Check the records below line by line. Give the count of lines with "Online", and nothing else.

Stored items
..........
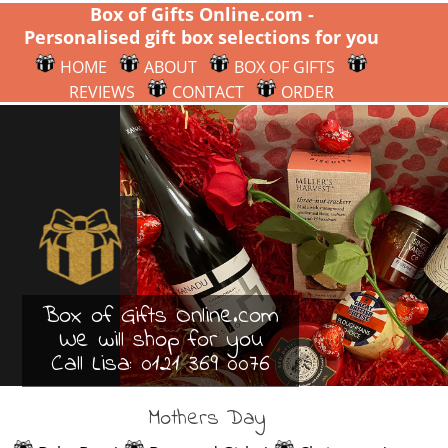
Box of Gifts Online.com -
Personalised gift box selections for you
HOME
ABOUT
BOX OF GIFTS
REVIEWS
CONTACT
ORDER
Box of Gifts Online.com
We will shop for you
Call Lisa:
0121 369 0076
Mothers Day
..........
- **WRITTEN SOLUTION**: 2